Vous, chers famille, famille de mon père, famille de ma mère, moi enfant, et mon frère enfant, nous n’étions pas vraiment des vôtres. Anglais? Français? Catholique ou Juif? Riche? Pauvre? Qu’étions-nous?
Inanimée, inerte, un objet, une chose, voilà ce qu’est une maison. Mais au-delà de ça, une maison c’est fondamentalement quoi? Pouvons-nous nous entendre pour dire qu’elle est un abri, un endroit de repos, un confort, une place à déposer ses choses, à reposer son corps, à se nourrir et à se « grounder ». Oui, des fois, une maison peut être un endroit cauchemardesque aussi. Mais ça, ça ne rentre pas dans l’esprit d’un enfant de trois ans.

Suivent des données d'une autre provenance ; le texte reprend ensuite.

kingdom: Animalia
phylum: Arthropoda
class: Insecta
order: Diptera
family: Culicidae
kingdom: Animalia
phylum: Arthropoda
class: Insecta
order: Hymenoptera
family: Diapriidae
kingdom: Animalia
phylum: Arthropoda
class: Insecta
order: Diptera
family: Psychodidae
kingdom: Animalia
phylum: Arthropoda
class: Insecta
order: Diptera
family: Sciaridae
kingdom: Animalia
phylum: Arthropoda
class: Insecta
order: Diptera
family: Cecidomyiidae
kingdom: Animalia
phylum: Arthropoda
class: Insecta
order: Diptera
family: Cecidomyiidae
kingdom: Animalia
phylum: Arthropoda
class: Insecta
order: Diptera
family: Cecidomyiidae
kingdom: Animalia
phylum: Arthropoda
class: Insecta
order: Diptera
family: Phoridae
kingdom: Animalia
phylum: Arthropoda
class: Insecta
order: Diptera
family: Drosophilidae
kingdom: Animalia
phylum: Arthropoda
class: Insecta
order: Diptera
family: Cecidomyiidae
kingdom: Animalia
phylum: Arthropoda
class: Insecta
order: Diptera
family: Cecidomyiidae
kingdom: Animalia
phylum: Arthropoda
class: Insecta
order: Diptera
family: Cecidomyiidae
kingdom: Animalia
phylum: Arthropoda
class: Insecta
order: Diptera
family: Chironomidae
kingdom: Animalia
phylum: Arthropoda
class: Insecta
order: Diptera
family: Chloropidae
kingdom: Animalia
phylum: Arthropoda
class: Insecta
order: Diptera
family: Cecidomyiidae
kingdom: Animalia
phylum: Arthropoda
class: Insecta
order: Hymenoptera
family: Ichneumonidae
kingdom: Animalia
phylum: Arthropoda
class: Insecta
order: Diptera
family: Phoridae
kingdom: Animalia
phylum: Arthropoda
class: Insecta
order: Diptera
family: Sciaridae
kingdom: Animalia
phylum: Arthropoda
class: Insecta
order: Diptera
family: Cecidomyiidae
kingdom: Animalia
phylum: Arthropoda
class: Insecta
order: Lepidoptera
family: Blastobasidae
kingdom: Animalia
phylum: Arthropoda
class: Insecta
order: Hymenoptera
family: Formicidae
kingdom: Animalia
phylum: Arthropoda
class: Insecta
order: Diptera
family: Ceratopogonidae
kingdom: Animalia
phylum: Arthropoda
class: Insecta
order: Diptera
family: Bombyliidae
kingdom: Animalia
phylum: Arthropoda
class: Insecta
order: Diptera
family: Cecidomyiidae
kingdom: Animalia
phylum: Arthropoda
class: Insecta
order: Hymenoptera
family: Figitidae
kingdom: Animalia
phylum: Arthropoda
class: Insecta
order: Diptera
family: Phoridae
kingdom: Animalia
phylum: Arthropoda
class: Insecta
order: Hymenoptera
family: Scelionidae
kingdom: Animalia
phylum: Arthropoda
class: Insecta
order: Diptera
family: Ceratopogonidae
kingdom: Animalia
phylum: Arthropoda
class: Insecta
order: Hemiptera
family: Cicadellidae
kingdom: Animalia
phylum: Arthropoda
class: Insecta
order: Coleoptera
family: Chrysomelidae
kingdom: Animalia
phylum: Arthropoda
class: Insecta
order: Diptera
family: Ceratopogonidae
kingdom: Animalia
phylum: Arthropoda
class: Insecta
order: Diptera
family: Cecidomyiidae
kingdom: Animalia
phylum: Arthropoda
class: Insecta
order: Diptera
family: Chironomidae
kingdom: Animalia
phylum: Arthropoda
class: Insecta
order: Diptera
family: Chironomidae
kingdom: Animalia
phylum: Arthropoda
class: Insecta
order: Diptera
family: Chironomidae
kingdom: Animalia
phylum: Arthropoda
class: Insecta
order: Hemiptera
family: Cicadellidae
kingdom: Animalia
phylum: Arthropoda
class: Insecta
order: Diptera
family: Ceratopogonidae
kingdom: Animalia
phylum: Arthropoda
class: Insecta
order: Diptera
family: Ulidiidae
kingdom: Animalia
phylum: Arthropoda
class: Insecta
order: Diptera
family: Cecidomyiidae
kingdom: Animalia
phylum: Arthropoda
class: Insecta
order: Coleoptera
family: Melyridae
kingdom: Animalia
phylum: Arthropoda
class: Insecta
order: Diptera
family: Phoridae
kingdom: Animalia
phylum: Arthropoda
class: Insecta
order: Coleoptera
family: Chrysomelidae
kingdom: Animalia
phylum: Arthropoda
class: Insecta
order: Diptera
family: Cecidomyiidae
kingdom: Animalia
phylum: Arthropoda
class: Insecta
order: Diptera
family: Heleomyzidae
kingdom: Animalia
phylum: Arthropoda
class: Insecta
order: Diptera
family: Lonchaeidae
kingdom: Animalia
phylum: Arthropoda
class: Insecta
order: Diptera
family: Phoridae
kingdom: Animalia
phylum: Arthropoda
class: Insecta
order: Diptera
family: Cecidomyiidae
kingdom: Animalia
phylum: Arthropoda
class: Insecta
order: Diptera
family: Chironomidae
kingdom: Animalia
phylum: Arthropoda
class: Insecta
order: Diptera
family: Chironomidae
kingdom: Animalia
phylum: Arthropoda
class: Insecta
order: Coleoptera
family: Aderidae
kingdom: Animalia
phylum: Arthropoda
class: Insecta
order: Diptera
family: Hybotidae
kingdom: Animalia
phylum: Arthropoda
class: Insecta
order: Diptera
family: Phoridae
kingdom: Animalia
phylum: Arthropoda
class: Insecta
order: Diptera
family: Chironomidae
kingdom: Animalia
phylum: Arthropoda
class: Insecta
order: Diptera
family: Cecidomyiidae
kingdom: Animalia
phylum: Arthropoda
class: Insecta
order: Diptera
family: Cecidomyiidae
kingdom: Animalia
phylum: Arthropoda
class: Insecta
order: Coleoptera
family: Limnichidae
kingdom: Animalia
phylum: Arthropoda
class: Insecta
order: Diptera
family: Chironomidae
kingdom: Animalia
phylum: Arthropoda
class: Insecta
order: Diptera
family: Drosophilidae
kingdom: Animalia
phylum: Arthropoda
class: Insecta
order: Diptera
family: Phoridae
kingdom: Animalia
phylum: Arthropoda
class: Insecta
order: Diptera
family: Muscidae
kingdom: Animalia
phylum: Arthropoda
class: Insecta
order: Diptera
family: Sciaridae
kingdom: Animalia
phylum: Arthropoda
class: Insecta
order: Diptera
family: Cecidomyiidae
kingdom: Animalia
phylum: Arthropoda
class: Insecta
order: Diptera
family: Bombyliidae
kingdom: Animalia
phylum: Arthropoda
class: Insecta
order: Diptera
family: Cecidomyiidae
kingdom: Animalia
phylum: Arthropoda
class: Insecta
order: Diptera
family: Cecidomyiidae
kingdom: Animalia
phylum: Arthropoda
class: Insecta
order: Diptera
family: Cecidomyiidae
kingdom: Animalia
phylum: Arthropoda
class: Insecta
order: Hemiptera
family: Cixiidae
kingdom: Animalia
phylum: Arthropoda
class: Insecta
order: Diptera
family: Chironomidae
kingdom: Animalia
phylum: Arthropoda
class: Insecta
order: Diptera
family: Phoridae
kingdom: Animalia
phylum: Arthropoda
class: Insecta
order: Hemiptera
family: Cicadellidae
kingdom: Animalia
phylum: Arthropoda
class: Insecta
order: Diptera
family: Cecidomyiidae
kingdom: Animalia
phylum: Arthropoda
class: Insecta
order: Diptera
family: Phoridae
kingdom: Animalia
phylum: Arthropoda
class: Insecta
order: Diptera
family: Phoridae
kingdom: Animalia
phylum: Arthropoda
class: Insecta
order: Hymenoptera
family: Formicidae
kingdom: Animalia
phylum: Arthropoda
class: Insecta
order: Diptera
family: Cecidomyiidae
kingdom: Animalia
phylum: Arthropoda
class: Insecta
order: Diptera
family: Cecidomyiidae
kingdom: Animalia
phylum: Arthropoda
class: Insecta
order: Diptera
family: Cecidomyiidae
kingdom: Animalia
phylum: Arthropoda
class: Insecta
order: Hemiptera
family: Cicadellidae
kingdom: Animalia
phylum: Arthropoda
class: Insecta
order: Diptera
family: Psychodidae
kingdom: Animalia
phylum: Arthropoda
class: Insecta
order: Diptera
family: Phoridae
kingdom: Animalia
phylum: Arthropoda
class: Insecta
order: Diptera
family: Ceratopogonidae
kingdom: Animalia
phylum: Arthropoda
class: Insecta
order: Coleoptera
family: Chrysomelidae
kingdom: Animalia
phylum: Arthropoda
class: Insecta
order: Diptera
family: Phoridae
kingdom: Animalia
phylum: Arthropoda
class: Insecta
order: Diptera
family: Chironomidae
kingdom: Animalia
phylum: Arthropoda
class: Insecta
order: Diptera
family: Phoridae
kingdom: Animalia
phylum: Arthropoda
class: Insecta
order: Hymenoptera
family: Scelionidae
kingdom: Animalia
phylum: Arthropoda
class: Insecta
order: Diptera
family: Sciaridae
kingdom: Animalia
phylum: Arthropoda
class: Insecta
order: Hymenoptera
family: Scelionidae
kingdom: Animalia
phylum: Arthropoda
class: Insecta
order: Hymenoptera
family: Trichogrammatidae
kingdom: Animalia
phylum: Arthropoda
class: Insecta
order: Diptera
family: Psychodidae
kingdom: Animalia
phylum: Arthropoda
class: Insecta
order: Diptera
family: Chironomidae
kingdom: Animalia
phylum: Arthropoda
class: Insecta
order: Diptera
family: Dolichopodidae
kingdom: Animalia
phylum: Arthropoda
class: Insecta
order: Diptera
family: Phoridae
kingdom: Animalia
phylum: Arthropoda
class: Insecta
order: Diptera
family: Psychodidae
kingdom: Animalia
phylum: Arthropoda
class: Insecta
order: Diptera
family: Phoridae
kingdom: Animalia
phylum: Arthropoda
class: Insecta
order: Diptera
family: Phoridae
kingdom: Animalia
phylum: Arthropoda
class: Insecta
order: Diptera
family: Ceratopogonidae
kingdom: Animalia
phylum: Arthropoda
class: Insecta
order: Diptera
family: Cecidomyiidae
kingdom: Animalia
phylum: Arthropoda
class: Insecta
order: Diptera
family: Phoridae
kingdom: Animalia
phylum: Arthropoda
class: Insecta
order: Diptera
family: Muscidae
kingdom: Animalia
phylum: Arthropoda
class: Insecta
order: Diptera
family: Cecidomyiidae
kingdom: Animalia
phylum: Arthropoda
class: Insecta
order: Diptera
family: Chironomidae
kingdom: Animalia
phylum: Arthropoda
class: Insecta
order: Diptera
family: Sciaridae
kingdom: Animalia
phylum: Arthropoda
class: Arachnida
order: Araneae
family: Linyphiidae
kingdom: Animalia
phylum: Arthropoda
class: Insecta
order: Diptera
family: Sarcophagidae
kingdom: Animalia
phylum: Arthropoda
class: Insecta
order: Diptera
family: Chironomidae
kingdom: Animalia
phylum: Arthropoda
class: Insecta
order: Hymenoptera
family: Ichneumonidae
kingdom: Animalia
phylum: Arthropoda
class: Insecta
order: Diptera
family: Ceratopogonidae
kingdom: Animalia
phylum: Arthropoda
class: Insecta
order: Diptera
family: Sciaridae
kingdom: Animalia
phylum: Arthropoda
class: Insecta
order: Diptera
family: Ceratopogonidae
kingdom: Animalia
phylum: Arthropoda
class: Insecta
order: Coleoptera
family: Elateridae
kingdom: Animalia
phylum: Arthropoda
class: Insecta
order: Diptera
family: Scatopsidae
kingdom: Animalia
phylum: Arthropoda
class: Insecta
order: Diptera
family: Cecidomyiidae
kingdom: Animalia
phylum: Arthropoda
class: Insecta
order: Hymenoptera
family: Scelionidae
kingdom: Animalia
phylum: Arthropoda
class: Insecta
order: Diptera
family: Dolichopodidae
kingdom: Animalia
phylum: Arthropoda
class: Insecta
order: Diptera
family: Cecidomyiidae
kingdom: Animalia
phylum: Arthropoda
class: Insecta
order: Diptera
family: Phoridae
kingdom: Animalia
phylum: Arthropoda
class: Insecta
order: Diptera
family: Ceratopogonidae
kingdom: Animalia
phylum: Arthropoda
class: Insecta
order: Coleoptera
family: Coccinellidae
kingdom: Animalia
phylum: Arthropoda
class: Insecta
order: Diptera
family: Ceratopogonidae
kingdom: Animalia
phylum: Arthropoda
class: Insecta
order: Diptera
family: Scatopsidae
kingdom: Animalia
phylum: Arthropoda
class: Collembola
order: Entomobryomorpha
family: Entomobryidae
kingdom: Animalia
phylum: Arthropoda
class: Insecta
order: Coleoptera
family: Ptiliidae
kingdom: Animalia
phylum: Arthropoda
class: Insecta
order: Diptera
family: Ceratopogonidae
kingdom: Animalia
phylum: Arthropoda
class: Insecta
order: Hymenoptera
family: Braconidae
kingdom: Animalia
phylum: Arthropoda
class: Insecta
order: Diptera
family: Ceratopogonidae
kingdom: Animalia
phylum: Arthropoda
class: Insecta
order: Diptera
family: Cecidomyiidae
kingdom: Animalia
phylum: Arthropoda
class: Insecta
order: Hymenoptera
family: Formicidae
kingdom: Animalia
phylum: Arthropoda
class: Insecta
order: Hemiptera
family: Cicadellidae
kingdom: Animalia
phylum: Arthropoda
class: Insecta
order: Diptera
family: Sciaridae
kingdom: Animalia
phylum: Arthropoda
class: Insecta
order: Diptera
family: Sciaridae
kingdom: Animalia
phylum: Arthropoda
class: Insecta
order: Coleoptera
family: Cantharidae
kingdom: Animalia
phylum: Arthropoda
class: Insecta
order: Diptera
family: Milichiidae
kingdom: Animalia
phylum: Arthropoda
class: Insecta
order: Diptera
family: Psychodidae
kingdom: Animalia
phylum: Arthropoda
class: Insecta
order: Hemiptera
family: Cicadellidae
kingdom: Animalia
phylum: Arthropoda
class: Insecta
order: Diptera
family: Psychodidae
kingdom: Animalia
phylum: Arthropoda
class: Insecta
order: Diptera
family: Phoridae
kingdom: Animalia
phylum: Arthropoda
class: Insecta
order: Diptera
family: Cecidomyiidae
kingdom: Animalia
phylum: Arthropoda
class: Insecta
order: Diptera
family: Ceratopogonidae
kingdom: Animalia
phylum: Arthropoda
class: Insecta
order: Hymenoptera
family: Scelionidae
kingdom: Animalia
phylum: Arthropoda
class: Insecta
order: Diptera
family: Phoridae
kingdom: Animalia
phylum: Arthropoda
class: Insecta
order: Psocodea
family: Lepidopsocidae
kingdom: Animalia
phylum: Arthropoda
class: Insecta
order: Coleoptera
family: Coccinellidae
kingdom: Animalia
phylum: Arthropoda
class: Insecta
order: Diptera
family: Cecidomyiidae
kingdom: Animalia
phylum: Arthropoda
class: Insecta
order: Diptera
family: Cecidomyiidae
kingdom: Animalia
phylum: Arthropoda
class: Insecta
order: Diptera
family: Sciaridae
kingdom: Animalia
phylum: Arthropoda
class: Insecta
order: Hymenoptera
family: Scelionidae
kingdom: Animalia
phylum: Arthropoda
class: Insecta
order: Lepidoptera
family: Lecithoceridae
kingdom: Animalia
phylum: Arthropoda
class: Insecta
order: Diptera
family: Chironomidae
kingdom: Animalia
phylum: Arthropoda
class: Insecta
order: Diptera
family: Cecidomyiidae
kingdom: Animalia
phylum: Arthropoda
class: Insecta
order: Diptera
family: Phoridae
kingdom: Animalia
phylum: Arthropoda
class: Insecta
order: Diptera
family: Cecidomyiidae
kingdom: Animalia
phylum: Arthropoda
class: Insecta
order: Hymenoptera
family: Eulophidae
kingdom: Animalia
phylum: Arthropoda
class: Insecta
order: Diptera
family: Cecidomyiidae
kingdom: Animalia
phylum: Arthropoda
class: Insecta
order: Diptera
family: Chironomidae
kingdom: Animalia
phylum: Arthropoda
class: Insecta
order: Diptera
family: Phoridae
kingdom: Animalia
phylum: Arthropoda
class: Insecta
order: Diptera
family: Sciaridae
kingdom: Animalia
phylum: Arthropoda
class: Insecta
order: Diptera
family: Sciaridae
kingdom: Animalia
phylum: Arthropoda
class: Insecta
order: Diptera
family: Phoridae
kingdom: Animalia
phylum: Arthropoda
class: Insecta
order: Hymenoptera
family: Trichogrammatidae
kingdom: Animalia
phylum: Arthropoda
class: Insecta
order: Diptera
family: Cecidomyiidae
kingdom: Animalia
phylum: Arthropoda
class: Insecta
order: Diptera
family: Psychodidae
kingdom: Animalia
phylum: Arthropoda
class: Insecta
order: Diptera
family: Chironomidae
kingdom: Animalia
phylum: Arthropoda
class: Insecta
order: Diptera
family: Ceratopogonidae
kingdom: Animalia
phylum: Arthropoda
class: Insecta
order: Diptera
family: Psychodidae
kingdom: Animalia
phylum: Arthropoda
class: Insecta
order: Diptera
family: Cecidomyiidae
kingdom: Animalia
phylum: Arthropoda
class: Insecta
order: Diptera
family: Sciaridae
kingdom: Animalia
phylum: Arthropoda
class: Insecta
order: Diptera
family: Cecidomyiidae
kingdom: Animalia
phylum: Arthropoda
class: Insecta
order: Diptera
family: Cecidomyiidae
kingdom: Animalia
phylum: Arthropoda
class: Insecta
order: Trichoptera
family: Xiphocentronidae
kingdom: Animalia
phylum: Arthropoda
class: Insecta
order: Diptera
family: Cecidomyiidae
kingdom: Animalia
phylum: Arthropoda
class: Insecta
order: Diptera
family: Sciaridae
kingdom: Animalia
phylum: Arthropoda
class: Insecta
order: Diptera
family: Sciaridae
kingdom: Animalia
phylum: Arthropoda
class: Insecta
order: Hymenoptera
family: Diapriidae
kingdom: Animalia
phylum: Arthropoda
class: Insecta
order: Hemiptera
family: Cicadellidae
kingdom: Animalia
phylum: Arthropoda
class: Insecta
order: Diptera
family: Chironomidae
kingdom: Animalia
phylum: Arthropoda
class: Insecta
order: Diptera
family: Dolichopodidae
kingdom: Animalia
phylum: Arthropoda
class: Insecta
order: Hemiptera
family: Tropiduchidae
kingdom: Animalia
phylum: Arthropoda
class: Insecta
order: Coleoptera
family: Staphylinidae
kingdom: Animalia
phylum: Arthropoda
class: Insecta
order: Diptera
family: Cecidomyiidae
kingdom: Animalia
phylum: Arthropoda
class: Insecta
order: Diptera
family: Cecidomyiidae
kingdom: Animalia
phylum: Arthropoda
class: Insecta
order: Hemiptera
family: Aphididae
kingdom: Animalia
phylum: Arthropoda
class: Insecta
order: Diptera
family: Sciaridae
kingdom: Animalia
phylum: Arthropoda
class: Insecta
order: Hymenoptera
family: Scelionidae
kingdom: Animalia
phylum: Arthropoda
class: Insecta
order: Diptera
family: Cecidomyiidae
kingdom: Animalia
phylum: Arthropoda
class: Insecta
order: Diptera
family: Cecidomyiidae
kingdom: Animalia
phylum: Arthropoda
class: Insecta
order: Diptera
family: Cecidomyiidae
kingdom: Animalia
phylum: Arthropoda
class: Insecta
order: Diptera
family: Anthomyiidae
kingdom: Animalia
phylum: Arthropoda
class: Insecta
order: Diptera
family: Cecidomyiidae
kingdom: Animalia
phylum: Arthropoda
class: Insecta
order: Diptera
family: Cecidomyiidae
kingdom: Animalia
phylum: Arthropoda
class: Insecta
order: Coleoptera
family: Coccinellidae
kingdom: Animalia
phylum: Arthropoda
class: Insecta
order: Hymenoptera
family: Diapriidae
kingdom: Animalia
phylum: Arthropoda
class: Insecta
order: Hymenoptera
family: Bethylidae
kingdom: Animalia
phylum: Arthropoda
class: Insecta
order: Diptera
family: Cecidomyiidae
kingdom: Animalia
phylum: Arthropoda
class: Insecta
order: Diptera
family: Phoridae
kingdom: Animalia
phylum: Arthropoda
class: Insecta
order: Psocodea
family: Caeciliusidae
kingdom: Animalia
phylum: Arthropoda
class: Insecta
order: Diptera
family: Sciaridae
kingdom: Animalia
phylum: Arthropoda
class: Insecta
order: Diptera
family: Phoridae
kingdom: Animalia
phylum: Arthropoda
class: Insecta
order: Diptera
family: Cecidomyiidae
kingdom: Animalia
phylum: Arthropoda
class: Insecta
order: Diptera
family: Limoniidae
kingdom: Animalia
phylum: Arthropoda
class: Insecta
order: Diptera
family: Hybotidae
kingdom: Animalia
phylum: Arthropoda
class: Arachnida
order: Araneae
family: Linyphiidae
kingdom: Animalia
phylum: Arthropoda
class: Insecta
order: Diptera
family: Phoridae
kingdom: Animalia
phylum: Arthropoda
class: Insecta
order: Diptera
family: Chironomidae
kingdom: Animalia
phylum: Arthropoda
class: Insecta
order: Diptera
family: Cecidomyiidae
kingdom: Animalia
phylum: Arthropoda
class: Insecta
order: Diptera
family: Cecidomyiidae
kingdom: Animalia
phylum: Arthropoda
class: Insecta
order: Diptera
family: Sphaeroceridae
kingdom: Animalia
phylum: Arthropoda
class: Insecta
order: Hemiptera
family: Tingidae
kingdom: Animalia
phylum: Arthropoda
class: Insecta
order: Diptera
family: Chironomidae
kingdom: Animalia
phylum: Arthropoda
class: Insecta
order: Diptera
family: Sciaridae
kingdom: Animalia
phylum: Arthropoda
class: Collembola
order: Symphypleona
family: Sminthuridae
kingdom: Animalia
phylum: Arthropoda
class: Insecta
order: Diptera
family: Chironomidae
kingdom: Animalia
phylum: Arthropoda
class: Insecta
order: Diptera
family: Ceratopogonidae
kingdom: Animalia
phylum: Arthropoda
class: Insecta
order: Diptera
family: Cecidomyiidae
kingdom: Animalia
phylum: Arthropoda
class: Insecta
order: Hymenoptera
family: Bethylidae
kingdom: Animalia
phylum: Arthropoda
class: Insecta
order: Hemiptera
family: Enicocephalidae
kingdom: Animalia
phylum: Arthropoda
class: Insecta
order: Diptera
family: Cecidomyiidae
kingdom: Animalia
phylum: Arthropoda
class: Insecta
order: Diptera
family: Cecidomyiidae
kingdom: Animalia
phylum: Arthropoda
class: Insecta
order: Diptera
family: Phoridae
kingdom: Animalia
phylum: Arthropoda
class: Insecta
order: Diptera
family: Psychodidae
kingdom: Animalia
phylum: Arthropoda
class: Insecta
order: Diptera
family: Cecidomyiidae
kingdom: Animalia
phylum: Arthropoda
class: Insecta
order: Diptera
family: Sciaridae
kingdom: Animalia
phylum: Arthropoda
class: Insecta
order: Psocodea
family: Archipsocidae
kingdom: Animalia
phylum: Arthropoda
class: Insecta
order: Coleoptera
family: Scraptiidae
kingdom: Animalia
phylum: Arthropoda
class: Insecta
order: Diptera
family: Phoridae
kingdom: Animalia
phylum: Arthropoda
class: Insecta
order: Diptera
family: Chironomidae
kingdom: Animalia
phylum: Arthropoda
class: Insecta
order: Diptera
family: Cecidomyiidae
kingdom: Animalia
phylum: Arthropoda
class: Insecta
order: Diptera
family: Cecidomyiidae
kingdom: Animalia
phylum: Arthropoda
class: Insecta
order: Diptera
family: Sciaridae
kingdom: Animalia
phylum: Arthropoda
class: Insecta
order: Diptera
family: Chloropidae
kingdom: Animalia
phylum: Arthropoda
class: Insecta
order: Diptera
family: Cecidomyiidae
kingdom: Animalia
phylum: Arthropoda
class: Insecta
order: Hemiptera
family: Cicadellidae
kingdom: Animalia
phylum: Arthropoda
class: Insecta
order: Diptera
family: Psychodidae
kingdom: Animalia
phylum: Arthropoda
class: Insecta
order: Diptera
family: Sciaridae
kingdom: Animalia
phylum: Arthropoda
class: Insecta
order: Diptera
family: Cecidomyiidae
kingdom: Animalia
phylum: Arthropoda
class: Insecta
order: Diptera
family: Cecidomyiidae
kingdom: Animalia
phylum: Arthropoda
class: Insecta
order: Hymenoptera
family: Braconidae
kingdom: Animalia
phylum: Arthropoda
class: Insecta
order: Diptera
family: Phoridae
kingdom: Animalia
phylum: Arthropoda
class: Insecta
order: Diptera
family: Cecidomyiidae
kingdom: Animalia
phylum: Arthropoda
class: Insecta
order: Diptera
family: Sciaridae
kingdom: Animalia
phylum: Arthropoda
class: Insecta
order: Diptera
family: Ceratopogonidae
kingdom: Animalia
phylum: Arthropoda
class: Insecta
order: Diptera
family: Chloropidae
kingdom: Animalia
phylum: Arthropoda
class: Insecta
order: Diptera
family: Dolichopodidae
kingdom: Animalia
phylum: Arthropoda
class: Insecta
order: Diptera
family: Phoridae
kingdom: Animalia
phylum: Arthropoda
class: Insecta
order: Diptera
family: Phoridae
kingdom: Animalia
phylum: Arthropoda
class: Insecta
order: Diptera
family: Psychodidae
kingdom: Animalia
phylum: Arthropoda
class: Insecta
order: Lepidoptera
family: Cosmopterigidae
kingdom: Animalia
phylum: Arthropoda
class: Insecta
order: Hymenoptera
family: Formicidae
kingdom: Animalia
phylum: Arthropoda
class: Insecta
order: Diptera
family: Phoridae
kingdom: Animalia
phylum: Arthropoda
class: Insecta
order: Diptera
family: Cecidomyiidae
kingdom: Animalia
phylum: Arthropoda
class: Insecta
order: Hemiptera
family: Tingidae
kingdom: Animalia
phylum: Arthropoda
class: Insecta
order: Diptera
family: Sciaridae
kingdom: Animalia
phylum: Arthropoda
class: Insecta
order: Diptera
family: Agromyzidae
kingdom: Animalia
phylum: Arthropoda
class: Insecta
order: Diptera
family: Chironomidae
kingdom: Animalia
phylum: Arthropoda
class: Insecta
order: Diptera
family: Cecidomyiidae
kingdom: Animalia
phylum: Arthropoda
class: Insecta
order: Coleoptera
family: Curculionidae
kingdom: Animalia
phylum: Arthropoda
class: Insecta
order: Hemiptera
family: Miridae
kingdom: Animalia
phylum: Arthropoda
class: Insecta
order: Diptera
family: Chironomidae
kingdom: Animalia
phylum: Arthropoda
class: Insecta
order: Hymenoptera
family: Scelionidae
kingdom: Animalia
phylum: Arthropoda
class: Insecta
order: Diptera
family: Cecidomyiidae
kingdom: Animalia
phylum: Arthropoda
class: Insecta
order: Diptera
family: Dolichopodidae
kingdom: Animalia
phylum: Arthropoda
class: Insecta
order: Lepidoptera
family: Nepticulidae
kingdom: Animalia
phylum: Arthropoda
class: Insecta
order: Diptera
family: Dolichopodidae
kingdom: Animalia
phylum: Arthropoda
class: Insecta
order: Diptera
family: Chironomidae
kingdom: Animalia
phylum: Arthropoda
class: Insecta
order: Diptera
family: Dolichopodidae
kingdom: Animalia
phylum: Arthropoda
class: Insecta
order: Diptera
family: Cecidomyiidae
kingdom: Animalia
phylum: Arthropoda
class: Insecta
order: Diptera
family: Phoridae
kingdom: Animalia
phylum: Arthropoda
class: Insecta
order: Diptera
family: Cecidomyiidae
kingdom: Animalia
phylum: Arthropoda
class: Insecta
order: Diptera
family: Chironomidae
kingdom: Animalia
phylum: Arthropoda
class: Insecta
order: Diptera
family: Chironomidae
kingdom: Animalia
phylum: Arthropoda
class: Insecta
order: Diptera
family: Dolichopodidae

C’est étrange, de réaliser que j’ai passé ma vie à vouloir devenir une maison. Ou plutôt, de devenir « at one » avec une maison. Que nous, moi et la maison, soient symbiotiquement liés ensemble, tissées et inséparables.
Pour ne pas porter confusion, ce tissage de moi et la maison, ce n’est pas pour être une maison physique, je ne suis pas une propriété, un lieu, un objet. Vous comprenez? Ah. Je dois être plus clair. Vouloir être maison, c’est un état d’âme. C’est d’être psychiquement connecté. Au fait, c’est juste d’être. Et de se sentir être. Être bien, être aimé, aimer et aimer être. Come on now, vous devez comprendre. Lisez entre les mots, ça explique tout.
Ah, Louise Bourgeois ta série ‘femme maison’ qui m’a toujours inspirée, je la comprends à fond maintenant plus que jamais.
Et oui, drôlement, mon « breakthrough moment », c’est arrivé au boulot, en voyant cette sculpture d’un enfant avec la tête de maison. Pourquoi drôlement, vous dites? Mettons, que ce dont je m’attendais de mon emploi et de ma nouvelle carrière, l’harmonie si recherchée, c’est encore un peu insaisissable. Mais cela sera peut-être pourquoi j’ai ressenti si profondément la vérité de mes mots prononcés il y a déjà cinquante ans.
Pour que je devienne maison, que dois-je faire? Suis-je déjà maison? Dois-je me débarrasser de ma maison physique? Alors, quoi. Voilà, c’est décidé. Je replonge dans les maisons vécus, pour en ressortir reconstruite, brique par brique, et d’être, finalement, maison.